Attorney Tim Bowles, July 2019

Attorney Tim Bowles, July 2019

Tim Bowles, our lead attorney, has an extensive and successful 40-plus year history as a litigator.

A graduate of the University of California Berkeley (1971) and University of California Davis School of Law (1977), Tim mentored under some of the leading constitutional and trial lawyers of the day, representing churches of Scientology and related organizations. During this time, through court precedent and legislation, Tim helped establish and confirm valuable protections for free religious practice and conscience in America that continue to benefit individuals from all faiths and walks of life.

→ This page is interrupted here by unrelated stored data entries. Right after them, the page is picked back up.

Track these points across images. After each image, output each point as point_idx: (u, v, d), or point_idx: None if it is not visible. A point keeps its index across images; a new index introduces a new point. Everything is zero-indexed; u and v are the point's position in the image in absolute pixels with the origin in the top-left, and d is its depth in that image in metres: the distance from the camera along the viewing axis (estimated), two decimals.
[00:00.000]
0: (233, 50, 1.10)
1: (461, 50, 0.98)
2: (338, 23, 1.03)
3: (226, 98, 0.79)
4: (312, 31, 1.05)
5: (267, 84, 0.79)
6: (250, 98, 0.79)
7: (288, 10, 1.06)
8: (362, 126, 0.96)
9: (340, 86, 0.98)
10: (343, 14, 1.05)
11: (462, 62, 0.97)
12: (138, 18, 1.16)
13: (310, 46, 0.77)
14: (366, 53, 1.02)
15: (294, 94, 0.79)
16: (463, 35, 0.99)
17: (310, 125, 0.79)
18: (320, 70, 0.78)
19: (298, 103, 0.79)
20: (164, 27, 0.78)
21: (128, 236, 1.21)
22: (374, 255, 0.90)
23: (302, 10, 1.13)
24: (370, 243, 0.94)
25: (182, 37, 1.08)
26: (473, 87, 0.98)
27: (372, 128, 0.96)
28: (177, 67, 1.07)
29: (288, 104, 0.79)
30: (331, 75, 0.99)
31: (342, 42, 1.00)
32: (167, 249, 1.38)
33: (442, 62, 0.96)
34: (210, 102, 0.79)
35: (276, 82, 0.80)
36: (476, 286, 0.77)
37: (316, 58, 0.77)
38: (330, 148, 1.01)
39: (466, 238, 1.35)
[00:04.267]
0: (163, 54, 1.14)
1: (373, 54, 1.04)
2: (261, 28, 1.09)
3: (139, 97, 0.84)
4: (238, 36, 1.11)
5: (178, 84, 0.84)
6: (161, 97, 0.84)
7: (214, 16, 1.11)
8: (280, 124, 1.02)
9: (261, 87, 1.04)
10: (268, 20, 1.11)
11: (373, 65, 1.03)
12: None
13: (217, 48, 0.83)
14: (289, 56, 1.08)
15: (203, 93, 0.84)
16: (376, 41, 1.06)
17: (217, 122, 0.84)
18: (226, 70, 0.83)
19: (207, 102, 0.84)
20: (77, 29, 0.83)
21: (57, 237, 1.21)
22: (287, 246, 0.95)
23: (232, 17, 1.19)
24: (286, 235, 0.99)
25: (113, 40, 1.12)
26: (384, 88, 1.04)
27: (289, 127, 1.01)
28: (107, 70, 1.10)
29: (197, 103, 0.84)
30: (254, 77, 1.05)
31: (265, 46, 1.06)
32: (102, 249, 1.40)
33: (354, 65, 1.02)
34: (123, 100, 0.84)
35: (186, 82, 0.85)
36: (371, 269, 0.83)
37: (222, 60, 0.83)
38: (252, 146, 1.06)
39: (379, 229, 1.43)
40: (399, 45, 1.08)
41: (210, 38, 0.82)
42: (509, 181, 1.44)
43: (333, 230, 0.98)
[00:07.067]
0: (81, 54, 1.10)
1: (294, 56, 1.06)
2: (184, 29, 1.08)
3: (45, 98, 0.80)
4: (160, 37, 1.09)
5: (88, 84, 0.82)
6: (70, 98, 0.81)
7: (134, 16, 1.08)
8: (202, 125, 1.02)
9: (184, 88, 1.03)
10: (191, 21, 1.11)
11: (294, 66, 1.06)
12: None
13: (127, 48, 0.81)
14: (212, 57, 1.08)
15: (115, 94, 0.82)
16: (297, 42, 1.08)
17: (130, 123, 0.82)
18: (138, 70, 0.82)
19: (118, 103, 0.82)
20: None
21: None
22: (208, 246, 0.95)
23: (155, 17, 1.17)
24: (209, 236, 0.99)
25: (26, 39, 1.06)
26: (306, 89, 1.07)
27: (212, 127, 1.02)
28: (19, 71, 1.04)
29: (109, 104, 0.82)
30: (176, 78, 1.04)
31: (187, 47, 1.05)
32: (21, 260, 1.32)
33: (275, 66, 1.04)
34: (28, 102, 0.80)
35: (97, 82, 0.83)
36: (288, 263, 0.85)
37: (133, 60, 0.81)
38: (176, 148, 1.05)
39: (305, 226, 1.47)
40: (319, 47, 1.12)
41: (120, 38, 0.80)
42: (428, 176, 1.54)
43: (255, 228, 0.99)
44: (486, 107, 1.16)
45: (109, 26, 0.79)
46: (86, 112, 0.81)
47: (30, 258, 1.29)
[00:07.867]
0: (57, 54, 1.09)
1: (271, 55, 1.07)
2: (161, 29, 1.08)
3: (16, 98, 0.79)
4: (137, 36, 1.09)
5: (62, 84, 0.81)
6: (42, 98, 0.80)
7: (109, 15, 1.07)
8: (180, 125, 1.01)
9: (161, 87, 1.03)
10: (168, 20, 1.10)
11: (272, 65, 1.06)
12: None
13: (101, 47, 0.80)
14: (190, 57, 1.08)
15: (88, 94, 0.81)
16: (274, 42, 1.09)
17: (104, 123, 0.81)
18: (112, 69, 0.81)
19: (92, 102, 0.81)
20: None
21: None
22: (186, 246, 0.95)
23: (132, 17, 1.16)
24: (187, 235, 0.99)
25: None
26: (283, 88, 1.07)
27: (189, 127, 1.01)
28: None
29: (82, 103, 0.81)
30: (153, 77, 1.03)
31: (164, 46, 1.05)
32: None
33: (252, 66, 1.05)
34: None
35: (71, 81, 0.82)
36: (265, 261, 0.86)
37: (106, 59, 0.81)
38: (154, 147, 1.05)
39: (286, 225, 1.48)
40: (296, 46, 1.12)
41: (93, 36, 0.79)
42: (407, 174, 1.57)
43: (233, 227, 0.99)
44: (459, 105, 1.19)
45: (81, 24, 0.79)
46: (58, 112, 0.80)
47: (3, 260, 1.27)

Having focused on management-side employment practice since the mid-1990s, Mr. Bowles has earned a top-“AV” Martindale-Hubbell rating by his peers and judges before whom he has appeared. He is a frequent law blogger on workplace issues and the author of the Bowles Law Report, a regular publication servicing over 20,000 recipients. Mr. Bowles is also a regular speaker for employers and professional groups, including seminars on a wide range of employment law-related subjects such as gender-based discrimination and harassment, employee pay practices and workplace dispute resolution.

From decades of experience, Tim has also developed model employment forms and workplace policy manuals adapted and in practice by thousands of employers.

Tim’s first journey into the developing world was to India and Nepal in the early 1970s, traveling through some of most poverty challenged regions of the planet. The experience affected him profoundly, witness to the hundreds of millions of people worldwide who bear the brunt of human rights deprivations and social injustices.

After some three decades of litigation work in the American courts, Tim returned to the developing world in 2005, this time to post-genocide West Africa as a volunteer for Youth for Human Rights International (YHRI), an organization dedicated to teaching young people their human rights as embodied in the 1948 Universal Declaration of Human Rights of the United Nations. He has since helped YHRI develop successful human rights education and youth leadership initiatives in Africa as well as the United States.

Beginning in 2014, Mr. Bowles has also volunteered to create and spearhead the African Literacy Project in West Africa for Applied Scholastics International, another NGO dedicated to effective, competency-based education and fighting illiteracy worldwide.